CASES & CAUSOS
Décio Clemente
Atua na área de marketing há mais de 30 anos e é colunista da rádio Jovem Pan de São Paulo.
PAULÃO, O ESTABANADO
Eu já escrevi aqui que na minha época de indústria automobilística, aconteceram várias histórias irresponsáveis. Quase todas tiveram consequências graves, mas outras, apesar do aperto momentâneo, hoje chegam a ser engraçadas. Uma dessas histórias aconteceu com o Paulão. O Paulão era famoso por ser um grande estabanado, derrubava tudo o que via pela frente, era só passar por perto de alguma coisa quebrável, podem acreditar, que ele quebrava, sempre sem querer, mas quebrava.
Uma vez eu e o Paulão estivemos em uma das últimas mansões da Avenida Paulista, em São Paulo, de uma família tradicionalíssima – daquelas do século passado – cujos primeiros donos foram os grandes barões do café. Era um casarão enorme, em um terreno de uns de 10 mil metros quadrados e de uns 300 anos de idade e hoje já tombada. Fomos até lá para encontrar a matriarca da família, uma distinta senhora de uns oitenta anos. A ética me impede de dizer o nome dessa família, mas que era uma família nobre era. Já falida, mas nobre, essa senhora vivia no casarão apenas do aluguel do próprio casarão para festas e eventos. Vivia também de lembranças. Essa mansão em que ela morava era uma espécie de antiquário de luxo, repleta de peças de valor inestimável.

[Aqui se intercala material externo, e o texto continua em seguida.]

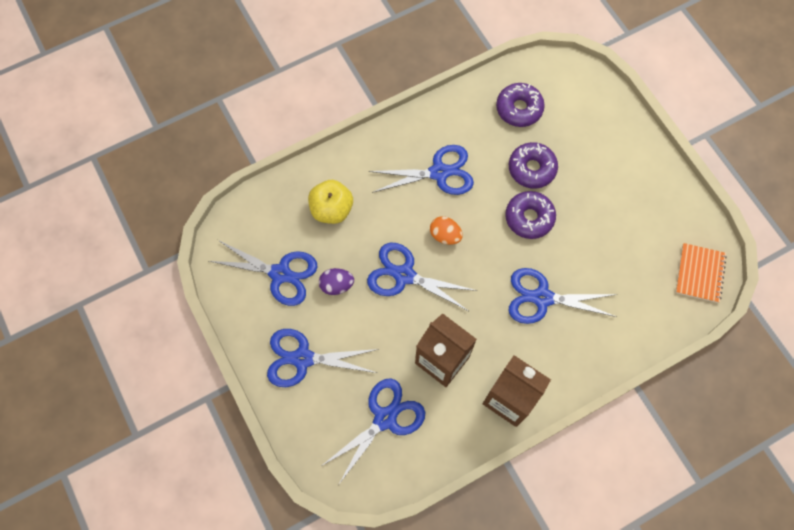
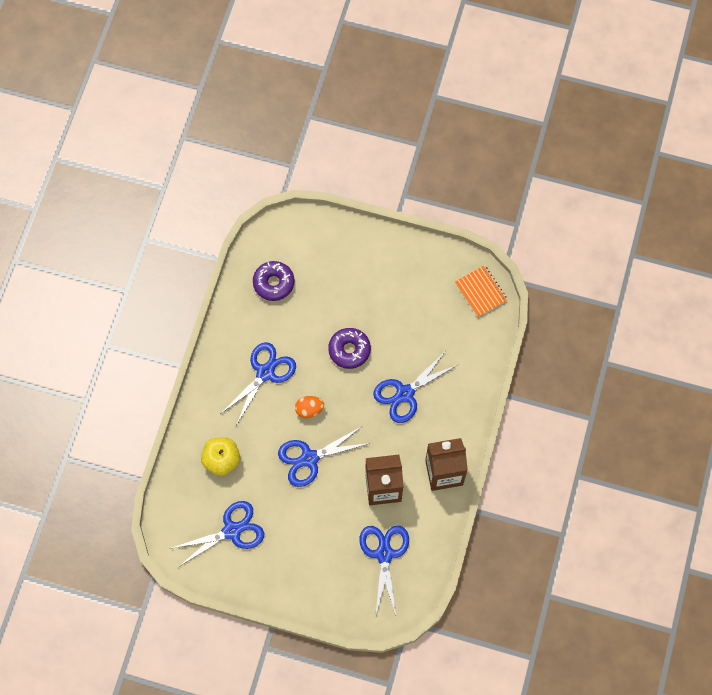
camera: 45 degrees left, 0 degrees up
(302, 359) = (300, 568): blue scissors -> none
(336, 285) = (274, 504): purple egg -> none
(531, 169) = (320, 316): purple donut -> none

Fomos lá, eu e o Paulão, para tentar convencer essa senhora a nos deixar utilizar aquela casa para um evento de lançamento de um novo automóvel em troca de uma bela quantia em dinheiro. Nossa proposta seria utilizarmos o jardim para colocar três ou quatro carros e um dos salões para o jantar e a exibição do filme de lançamento do veículo.
Ao chegarmos naquela incrível mansão, o mordomo, que mais parecia um personagem saído de um filme de terror, nos levou até o salão de inverno e ficou lá conosco, um pouco distante, como se estivesse nos vigiando e sem falar uma única palavra. O salão era imenso, o chão era de mármore branco importado, possuía mesa de luxo, sofás antigos, prateleiras, duas enormes lareiras e estava cheio de obras de arte, com esculturas por todos os lados. Dois enormes vasos decoravam o pé da imensa escada com corrimão dourado que levava à área intima no primeiro andar. Uma maravilha de casa! Mas o Paulão, em vez de sentar e ficar quieto esperando a dona da casa, começou a andar pelo salão – para ver tudo de perto – e logo depois começou a mexer em todas as peças que encontrava pela frente. O mordomo só olhava. Eu, mesmo sabendo que o Paulão era um estabanado, só para ver até onde ele iria, fiquei quieto.
Depois de uns dez minutos, a senhora surgiu na parte superior da casa, começou a descer a escada de mármore com a classe de uma diva do cinema antigo; mas, ao chegar ao meio da escada e ver que o imbecil do Paulão estava com um daqueles imensos vasos nas mãos, que aliás o idiota pensava ser de gesso, ela paralisou e olhou para o mordomo, que imediatamente o avisou: “Sir Paulo, cuidado que esse vaso é da dinastia Ming”.
Como o único Ming que o Paulão conhecia era o goleiro japonês do time da fábrica para a qual trabalhávamos, e sem perceber que a madame já estava por perto, ele quis “brincar” com o mordomo e falou, “há esse vaso é do Ming… então pega”, e ameaçou jogar o vaso. O vaso ficou em suas mãos, mas sua tampa voou uns três metros e caiu na frente do mordomo, virando pó.
A madame, vendo tudo, se segurou no corrimão da escada para não cair. O mordomo ficou estatelado no chão depois de uma voada espetacular para tentar agarrar a tampa do vaso, e, eu desprovido de qualquer solidariedade com o Paulão, levantei e saí da casa de fininho, antes que algo pudesse sobrar pra mim. O Paulão ficou lá, estático, só com o vaso nas mãos. Após conseguir respirar e colocar a relíquia no lugar, ele foi ajudar o mordomo a abanar a madame, que quase teve uma síncope, pediu desculpas a todos pelo ocorrido e se comprometeu a pagar o prejuízo, o que até hoje, é claro, não aconteceu. Esse era o Paulão.